Barnes played for the New York Titans, San Diego Chargers and Denver Broncos. In his 1995 autobiography, From Pads to Palette, he described making art during his five seasons in professional football, saying the two weren’t mutually exclusive. “The rewards are similar,” he wrote. “Recognition, celebrity, wealth, the admiration and envy of others in the field…”
Sports art has long been a medium, and it was while playing football that Barnes developed his signature style, often called “Neo-Mannerism”: elongated limbs and menacing figures that depict the agony of the game and bond between players on and off the field. The exhibit features several paintings from that era, including “Stored Dreams,” which Barnes began in 1962 and continued to paint until 1994.
“Football taught him discipline,” says exhibit curator Bridget R. Cooks, a UC Irvine associate professor of African American Studies and Art History. “It helped him as a player and a spectator. It had tremendous impact on his style: the effort, the reach, the curves, the gestures.”
After retiring from football in 1965 and moving to L.A., Barnes asked hotel magnate Barron Hilton to become the official artist of the NFL (then the AFL, American Football League). The next year, Barnes, with support from New York Jets owner Sonny Werblin, staged his first exhibit at the Grand Central Art Galleries in New York. Soon, Charlton Heston, Jack Palance, Mary Tyler Moore, Burt Reynolds, Howard Cosell and other famous collectors were buying his art.
Another Barnes exhibit, “The Beauty of the Ghetto,” toured the country in the ‘70s and helped popularize the “Black is Beautiful” movement. It also caught the attention of famed TV producer Norman Lear, who approached Barnes about his new comedy about a working class African American family. In Good Times, the character of eldest son J.J. Evans is an aspiring artist, the “Picasso of the projects.” Barnes made all the art that appeared in the series, including the painting of the Evans family and the more famous “The Sugar Shack.”

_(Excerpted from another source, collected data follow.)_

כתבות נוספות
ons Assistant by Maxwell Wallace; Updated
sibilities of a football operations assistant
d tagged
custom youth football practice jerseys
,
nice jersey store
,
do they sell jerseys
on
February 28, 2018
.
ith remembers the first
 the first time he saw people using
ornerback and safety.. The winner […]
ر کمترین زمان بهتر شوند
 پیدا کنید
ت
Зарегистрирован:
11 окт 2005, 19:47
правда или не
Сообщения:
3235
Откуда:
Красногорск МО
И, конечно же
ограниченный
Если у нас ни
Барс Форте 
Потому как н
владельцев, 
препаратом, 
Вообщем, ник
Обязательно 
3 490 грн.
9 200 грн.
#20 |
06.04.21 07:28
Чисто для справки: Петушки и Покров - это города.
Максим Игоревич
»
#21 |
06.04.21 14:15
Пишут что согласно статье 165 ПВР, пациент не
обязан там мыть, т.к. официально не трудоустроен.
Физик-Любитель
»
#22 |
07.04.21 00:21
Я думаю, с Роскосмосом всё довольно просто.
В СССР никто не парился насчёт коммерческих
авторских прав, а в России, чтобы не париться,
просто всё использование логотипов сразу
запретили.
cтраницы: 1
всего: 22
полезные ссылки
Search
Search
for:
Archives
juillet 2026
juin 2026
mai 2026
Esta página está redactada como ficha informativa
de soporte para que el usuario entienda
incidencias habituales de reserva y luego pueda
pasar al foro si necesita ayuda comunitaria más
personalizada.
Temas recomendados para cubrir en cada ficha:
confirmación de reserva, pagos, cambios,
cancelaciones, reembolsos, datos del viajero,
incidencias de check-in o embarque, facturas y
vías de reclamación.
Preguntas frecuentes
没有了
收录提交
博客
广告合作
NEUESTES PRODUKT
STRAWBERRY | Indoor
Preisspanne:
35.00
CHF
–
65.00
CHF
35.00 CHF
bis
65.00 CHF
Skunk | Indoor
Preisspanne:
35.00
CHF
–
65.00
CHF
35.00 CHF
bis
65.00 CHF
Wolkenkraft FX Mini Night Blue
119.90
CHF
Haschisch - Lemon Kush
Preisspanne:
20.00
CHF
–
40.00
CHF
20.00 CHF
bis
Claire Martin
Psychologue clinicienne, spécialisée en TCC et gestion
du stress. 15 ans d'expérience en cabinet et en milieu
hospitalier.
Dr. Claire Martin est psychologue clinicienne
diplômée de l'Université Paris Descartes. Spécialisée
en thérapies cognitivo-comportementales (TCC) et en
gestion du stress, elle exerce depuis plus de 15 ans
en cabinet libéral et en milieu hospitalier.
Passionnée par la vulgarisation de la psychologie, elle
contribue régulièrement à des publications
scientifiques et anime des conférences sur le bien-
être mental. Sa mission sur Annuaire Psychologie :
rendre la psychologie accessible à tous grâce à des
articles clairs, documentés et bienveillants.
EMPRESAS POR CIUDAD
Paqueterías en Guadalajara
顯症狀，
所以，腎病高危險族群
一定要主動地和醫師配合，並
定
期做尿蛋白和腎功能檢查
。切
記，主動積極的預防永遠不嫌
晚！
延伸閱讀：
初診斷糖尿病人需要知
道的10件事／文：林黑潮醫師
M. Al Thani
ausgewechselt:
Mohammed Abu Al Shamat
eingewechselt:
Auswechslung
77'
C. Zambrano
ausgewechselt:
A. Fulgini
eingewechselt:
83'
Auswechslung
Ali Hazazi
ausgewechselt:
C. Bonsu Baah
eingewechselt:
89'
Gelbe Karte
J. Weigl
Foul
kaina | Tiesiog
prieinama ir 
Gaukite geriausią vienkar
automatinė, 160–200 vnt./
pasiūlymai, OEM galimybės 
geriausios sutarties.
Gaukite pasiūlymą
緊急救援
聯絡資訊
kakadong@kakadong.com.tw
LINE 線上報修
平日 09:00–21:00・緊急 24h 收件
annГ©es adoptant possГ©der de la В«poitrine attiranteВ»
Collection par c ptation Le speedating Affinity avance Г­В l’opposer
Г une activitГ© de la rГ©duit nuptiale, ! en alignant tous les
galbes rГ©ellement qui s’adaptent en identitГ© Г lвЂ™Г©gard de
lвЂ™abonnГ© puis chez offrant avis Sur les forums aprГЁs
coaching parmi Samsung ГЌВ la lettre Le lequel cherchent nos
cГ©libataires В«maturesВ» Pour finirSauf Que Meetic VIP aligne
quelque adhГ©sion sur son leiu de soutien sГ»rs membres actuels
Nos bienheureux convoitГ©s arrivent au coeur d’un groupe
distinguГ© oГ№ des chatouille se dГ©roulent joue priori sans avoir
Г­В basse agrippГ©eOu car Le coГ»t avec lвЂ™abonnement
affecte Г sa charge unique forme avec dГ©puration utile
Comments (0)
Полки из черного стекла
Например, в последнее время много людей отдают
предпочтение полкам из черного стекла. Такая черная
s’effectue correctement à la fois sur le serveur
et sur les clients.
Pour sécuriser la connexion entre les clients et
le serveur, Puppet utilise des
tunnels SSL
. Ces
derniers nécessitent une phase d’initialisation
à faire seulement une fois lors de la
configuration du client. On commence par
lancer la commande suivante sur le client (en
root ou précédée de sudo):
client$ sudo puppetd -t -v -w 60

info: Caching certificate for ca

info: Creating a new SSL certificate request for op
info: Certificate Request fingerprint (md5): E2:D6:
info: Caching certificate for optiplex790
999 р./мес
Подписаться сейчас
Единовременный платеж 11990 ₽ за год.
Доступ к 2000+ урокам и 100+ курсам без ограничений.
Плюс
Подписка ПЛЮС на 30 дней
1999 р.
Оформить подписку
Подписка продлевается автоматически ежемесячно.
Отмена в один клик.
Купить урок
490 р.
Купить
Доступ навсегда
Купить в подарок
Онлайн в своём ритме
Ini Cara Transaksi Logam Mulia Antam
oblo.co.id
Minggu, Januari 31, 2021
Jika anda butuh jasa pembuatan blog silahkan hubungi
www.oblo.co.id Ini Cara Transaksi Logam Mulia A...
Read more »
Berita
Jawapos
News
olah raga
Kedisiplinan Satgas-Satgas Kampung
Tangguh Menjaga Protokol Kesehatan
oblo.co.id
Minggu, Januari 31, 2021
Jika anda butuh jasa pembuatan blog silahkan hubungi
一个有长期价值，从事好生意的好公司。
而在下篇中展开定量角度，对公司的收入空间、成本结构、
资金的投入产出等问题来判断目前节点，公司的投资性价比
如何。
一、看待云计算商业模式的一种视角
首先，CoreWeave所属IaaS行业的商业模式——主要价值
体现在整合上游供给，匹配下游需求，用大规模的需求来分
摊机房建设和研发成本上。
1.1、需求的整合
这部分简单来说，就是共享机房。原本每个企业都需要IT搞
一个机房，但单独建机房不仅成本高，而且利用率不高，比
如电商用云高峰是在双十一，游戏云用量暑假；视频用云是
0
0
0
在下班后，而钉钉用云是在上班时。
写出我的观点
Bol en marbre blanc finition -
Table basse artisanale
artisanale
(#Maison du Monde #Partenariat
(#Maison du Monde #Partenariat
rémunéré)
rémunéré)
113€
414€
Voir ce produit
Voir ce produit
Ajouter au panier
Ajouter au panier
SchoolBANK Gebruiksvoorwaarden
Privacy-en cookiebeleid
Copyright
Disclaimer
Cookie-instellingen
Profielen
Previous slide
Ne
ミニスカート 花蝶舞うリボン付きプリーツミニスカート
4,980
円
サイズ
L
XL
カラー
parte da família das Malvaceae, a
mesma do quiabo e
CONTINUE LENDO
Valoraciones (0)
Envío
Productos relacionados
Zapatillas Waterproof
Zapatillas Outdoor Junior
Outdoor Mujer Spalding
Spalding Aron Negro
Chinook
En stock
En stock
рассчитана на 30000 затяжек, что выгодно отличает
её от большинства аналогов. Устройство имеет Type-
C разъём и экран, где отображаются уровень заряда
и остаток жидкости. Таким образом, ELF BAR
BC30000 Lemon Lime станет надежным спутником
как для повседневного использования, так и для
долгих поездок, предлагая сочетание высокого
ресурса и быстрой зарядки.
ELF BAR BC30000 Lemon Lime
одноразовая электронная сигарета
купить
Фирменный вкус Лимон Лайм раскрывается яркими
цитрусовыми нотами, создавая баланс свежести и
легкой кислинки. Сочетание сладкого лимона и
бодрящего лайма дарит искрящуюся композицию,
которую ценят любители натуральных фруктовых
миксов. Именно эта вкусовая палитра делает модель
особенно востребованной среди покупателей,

“The Sugar Shack” was inspired by Barnes’s memories of watching a dance at the Durham Armory in his teens. The painting captures men and women dancing to lively music with their eyes closed, another Barnes trademark.
Barnes adapted “The Sugar Shack” for the cover of Marvin Gaye’s 1976 album, I Want You, which made his work even more popular. The painting in the museum is one of two versions of the original; Gaye later sold his copy to Eddie Murphy. (Barnes also painted album covers for B.B. King, Curtis Mayfield and The Crusaders.)
Barnes didn’t just illuminate African American life. For a time, he lived in the Fairfax district and the exhibit highlights a section of paintings and drawings that depict the neighborhood’s Jewish community.
“He was interested in celebrating Jewish culture and people,” says Cooks. “It was a major inspiration for him. He was also interested in the teachings of Judaism.”
Focusing on motion, Barnes illustrated all types of athleticism, from boxing to surfing to soccer, even ballet. The collection includes “The Rhythmic Gymnast,” one of five commissioned paintings for the 1984 L.A. Olympics. In 1987, Barnes was also commissioned to create a painting for the Lakers after winning the NBA Championship.
Barnes’s art still resonates today. Cooks points to a drawing of “A Life Restored,” a mural Barnes was asked to paint for Kanye West in 2004 after the rapper survived a car crash. But it’s “The Sugar Shack” that’s had the most enduring influence, and you can see it everywhere, from singer/rapper Anderson .Paak’s video for “Come Down” to Southside with You, the 2016 romance-drama that recounted Barack and Michelle Obama’s first date.
“It’s a big part of our national memory,” says Cooks of the iconic painting. “It gave artists license to be more expressive and exaggerated in terms of movement.”
California African American Museum, 600 State Dr., thru Sept. 8; caamuseum.org.